Apple vs FBI
The FBI is taking on another iPhone, this time in a murder case in Arkansas. Getty Images

Emboldened by their success in hacking into the iPhone of a terrorist in California, the FBI is now helping an Arkansas prosecutor unlock an iPhone and iPod belonging to two teenagers accused of killing a couple.

A judge agreed to postpone the trial of one of the teens, 18-year-old Hunter Drexler, to give the prosecutor time to reach out to the FBI and time for agents to do the work, the Los Angeles Times reported. "We always appreciate their cooperation and willingness to help their local law enforcement partners," said Faulkner County Prosecuting Attorney Cody Hiland.

Drexler and 15-year-old Justin Staton are accused of killing Robert and Patricia Cogdell at their home in Conway, north of Little Rock, in July 2015. The Cogdells had raised Staton as their grandson.

Drexler and Staton have both pleaded not guilty to capital murder, aggravated robbery and other charges in the deaths of the couple, who were both 66. After weeks battling in vain with Apple to help the agency, the FBI managed on its own to gain access to an iPhone belonging to Syed Farook, who died with his wife in a gun battle with police after they killed 14 people in San Bernardino, California, in December 2015. Officials are not saying how they managed to do this though Apple would very much like to know.
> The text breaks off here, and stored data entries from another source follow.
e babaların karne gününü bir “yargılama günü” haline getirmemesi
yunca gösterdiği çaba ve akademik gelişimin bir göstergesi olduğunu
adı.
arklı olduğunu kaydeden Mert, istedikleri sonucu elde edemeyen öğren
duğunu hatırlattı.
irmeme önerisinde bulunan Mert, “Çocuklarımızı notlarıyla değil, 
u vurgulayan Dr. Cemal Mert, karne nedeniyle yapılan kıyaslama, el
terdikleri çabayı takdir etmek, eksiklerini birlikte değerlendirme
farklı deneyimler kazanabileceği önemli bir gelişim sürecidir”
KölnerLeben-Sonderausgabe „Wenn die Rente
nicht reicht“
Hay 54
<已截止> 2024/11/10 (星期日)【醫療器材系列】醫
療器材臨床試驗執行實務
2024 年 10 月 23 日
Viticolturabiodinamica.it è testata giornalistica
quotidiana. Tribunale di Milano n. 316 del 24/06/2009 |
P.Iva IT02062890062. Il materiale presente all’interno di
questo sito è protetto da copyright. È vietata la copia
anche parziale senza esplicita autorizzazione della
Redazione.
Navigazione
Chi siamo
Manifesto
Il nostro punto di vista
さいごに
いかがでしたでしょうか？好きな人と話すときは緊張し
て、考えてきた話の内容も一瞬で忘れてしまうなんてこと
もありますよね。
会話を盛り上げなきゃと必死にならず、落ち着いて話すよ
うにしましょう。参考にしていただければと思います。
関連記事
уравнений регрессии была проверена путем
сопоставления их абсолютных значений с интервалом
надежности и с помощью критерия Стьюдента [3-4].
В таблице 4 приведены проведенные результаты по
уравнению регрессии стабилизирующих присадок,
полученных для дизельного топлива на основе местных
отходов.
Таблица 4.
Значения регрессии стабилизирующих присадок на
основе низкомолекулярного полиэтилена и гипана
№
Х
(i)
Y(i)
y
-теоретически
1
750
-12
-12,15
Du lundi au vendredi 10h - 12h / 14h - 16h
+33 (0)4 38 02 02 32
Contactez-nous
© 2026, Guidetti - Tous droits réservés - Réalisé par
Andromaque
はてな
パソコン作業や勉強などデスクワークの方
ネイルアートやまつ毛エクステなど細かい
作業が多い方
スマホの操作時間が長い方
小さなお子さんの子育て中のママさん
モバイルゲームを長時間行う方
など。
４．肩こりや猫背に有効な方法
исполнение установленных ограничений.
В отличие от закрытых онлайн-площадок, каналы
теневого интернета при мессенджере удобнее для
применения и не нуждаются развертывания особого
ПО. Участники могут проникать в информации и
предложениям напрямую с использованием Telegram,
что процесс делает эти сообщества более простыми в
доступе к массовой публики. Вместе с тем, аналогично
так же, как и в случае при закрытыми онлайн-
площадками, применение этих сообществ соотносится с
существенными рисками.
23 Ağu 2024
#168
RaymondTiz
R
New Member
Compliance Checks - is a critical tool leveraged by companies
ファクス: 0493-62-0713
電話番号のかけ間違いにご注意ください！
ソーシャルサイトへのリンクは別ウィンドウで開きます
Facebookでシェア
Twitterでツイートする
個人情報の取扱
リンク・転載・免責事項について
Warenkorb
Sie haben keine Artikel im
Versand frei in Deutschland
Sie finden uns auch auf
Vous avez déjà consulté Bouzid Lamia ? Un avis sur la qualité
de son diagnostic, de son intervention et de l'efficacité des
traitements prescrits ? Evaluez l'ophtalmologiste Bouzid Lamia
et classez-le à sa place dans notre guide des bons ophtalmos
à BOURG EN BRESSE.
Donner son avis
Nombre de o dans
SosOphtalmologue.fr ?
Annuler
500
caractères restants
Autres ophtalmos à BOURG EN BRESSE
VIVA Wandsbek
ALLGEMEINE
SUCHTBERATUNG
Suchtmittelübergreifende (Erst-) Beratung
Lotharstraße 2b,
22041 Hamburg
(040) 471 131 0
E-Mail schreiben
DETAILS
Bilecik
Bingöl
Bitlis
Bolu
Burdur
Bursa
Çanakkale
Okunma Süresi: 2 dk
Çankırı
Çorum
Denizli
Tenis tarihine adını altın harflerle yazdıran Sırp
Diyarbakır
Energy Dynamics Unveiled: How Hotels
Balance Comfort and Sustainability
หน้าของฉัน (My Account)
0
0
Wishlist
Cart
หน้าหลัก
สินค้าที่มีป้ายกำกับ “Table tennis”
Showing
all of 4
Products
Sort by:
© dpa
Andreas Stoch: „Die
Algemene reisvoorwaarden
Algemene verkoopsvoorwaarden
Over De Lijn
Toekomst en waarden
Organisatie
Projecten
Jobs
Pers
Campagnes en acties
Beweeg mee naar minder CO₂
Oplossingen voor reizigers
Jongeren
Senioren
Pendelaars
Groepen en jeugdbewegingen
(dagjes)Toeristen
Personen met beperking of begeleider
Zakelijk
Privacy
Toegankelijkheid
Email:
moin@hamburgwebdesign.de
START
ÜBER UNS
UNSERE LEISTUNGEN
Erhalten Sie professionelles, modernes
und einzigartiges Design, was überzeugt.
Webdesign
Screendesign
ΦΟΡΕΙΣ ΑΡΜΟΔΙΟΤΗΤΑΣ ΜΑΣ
The US government has a policy of sharing discovered technology flaws with companies. Under the US vulnerabilities equities process, the government is supposed to disclose security issues so companies can devise fixes to protect data, reports Reuters. But there are exceptions for law enforcement so the FBI may not be required to share their iPhone-hacking technique.

The final determination will likely be made by a White House group formed during the Obama administration to review computer security flaws discovered by federal agencies and decide whether they should be revealed.

In the Arkansas case, FBI authorities aren't saying if they plan to use the same method they utilized in the Farook case with the teens' iPhone — or iPod. Drexler's iPhone 6 was a later model phone than Farook's, according to the LA Times.

Drexler's attorney has said he's not concerned with anything on his client's phone. Prosecutors believe Staton discussed murder plans using his iPod.